Web page revision data
○ ○ ○ ○

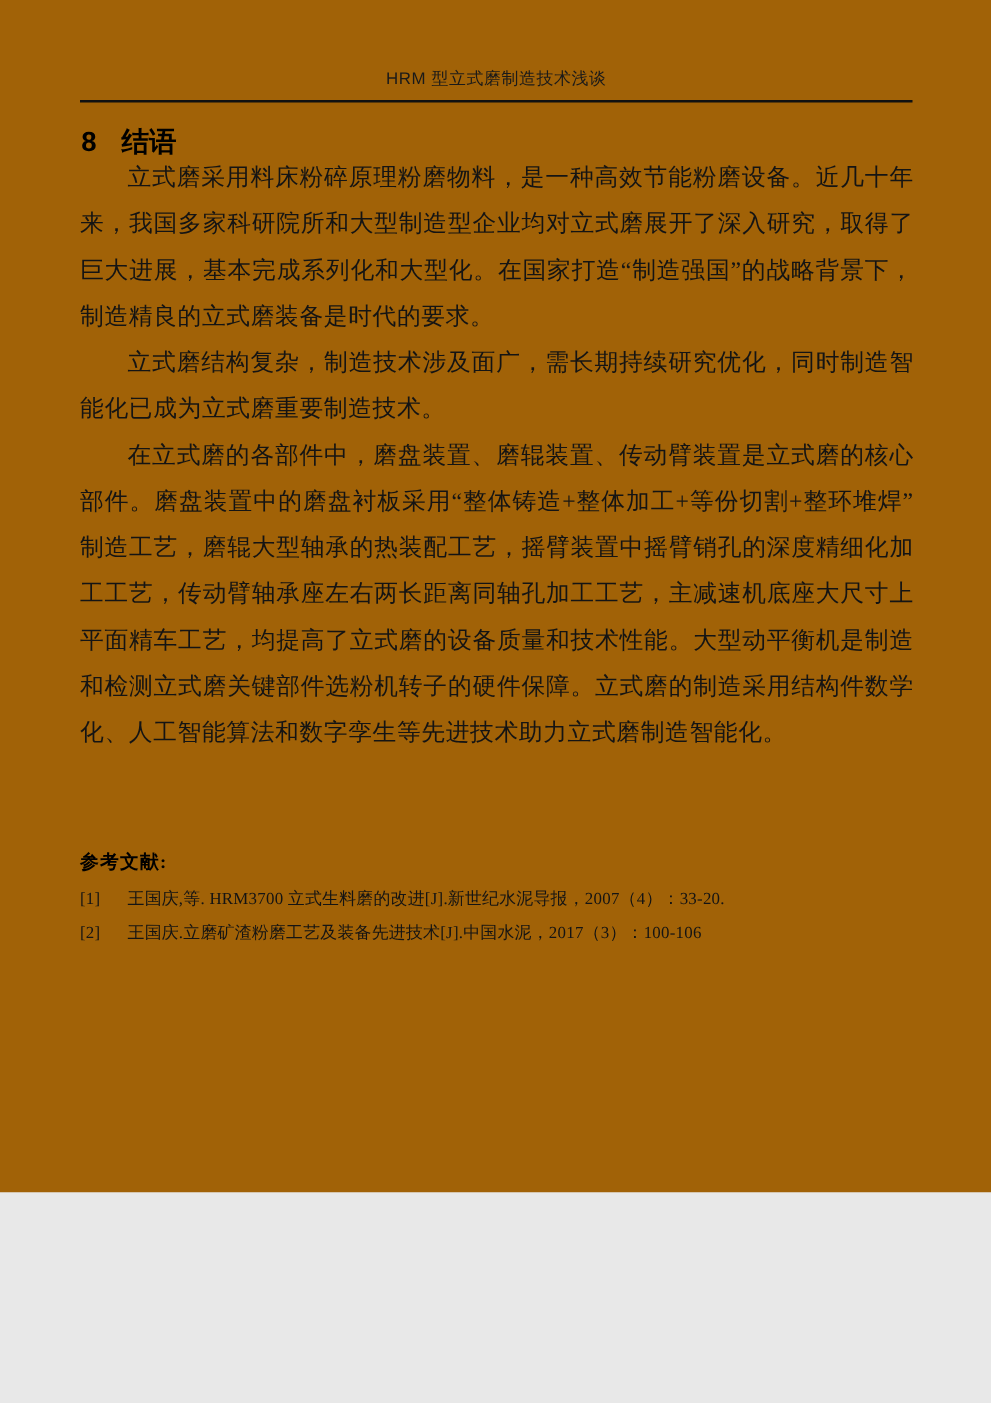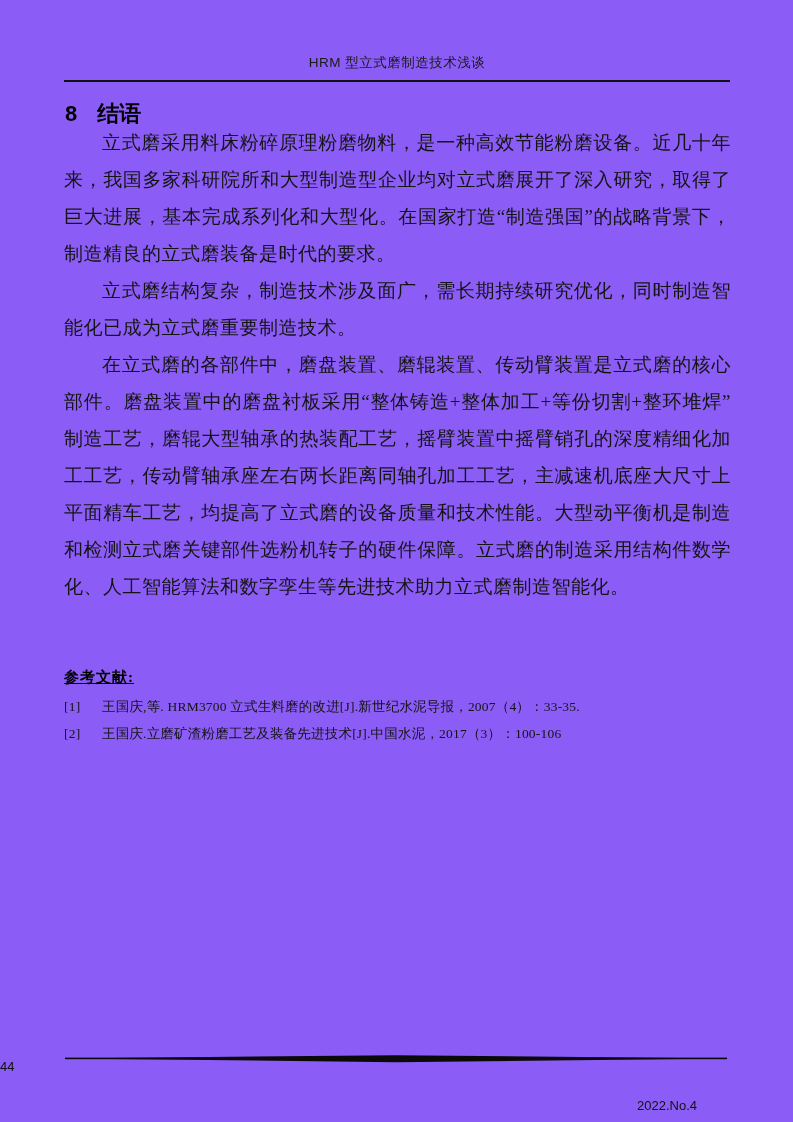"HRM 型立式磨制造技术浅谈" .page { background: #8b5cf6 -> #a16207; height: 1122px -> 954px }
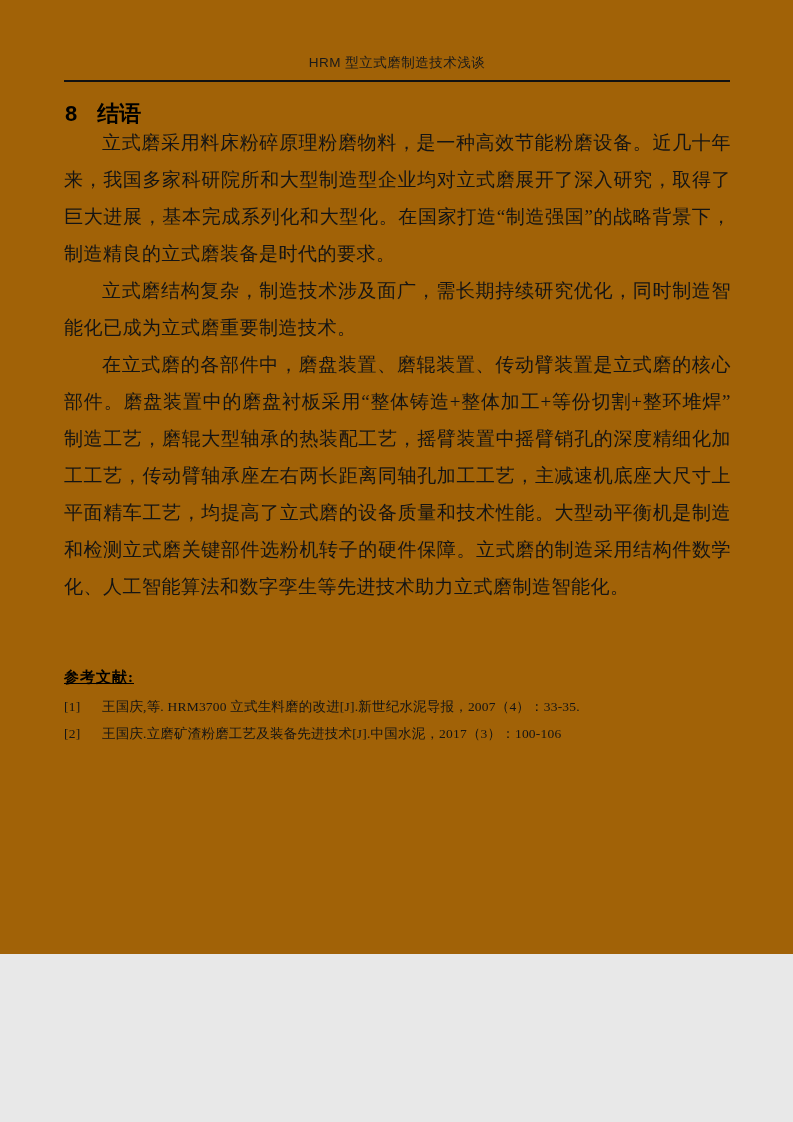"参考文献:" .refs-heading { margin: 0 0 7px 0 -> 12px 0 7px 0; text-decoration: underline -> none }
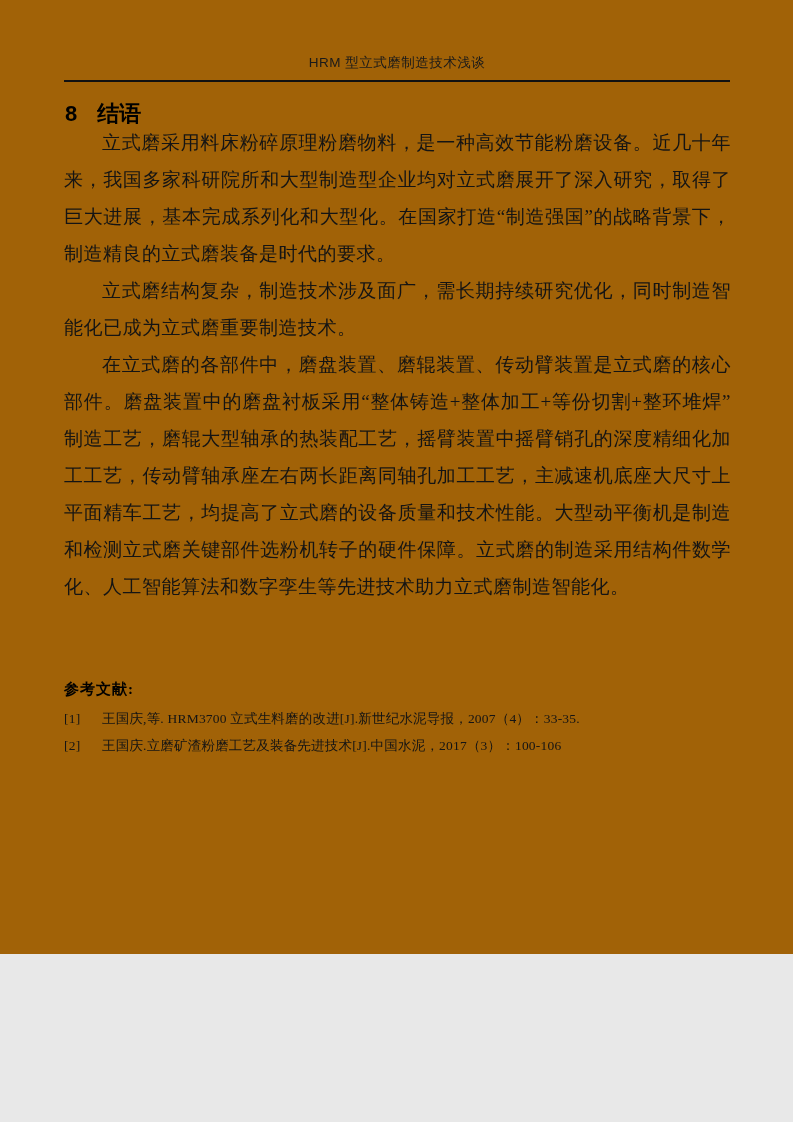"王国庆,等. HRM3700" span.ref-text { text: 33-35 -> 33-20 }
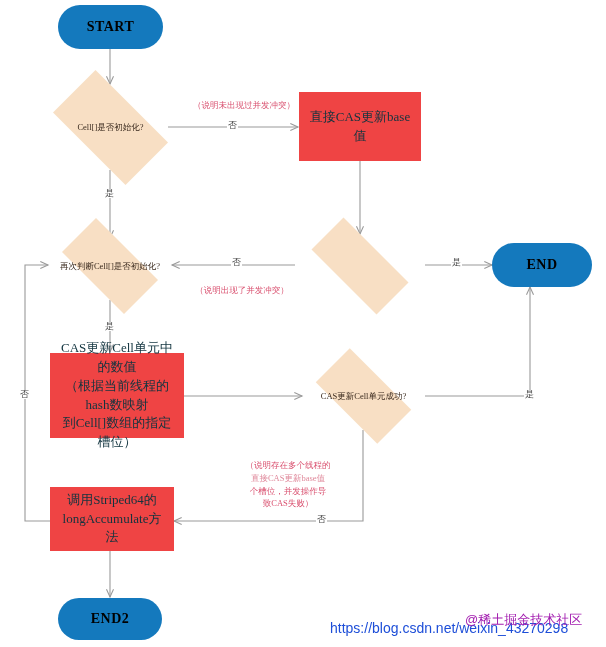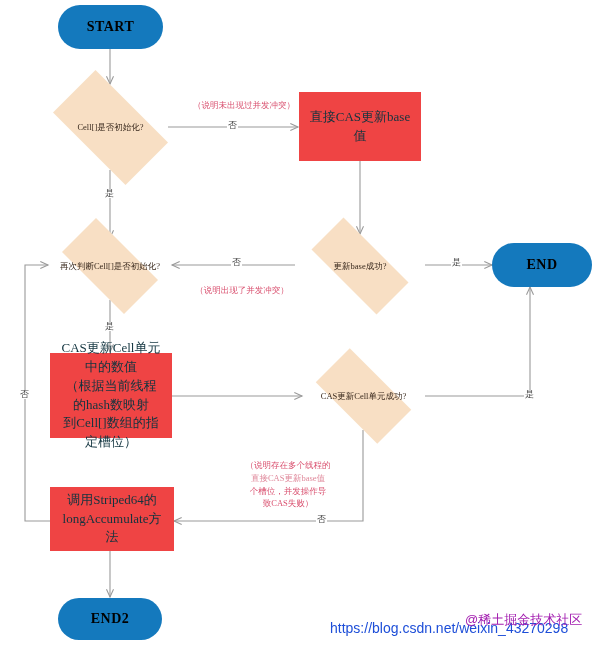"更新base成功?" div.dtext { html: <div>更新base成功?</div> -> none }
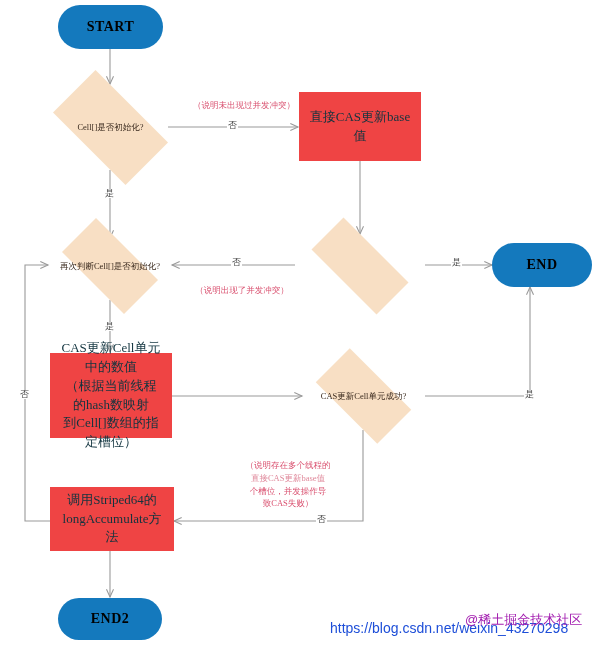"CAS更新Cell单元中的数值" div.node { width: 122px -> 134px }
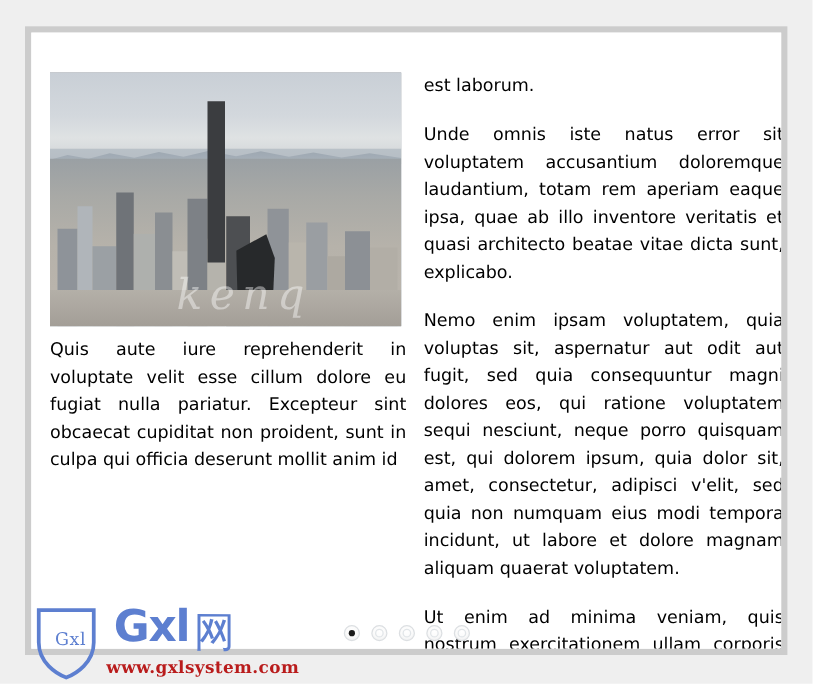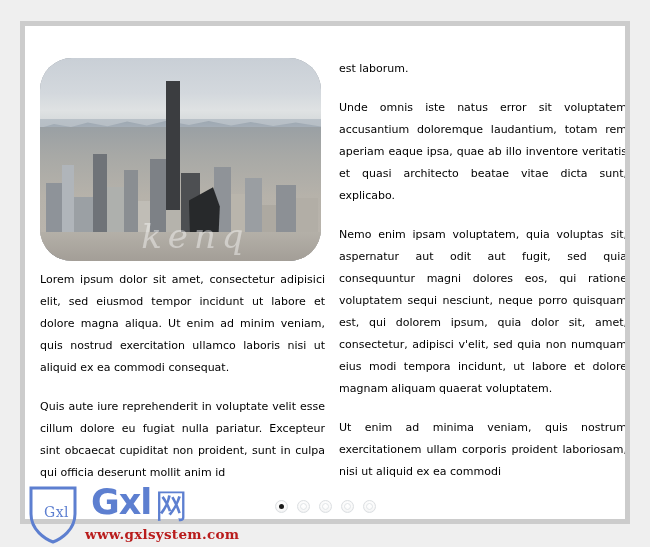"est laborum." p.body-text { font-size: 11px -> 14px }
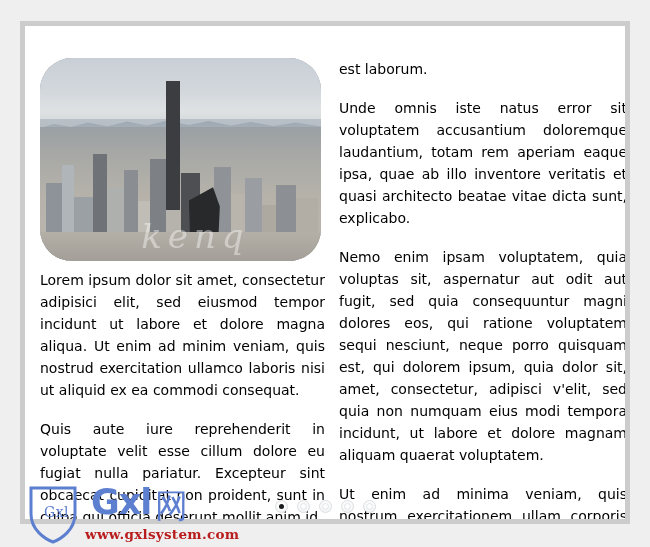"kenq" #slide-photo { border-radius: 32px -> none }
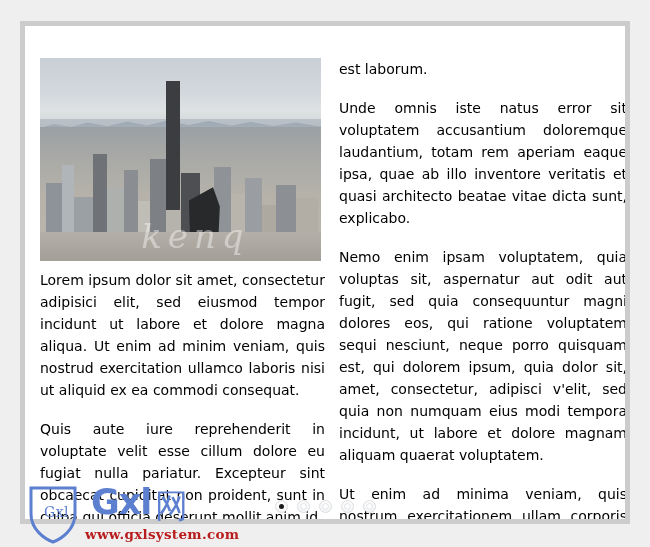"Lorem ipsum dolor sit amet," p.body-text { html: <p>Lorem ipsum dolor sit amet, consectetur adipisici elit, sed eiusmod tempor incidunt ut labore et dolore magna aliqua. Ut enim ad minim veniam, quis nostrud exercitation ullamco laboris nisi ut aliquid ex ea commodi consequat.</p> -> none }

○ ○ ○ ○

*Problem*: With the pictures left out, restate word for word every line of the data above, from the first down to the line that contains "text: 33-35 ->".

*Written response*:
"HRM 型立式磨制造技术浅谈" .page { background: #8b5cf6 -> #a16207; height: 1122px -> 954px }
"参考文献:" .refs-heading { margin: 0 0 7px 0 -> 12px 0 7px 0; text-decoration: underline -> none }
"王国庆,等. HRM3700" span.ref-text { text: 33-35 -> 33-20 }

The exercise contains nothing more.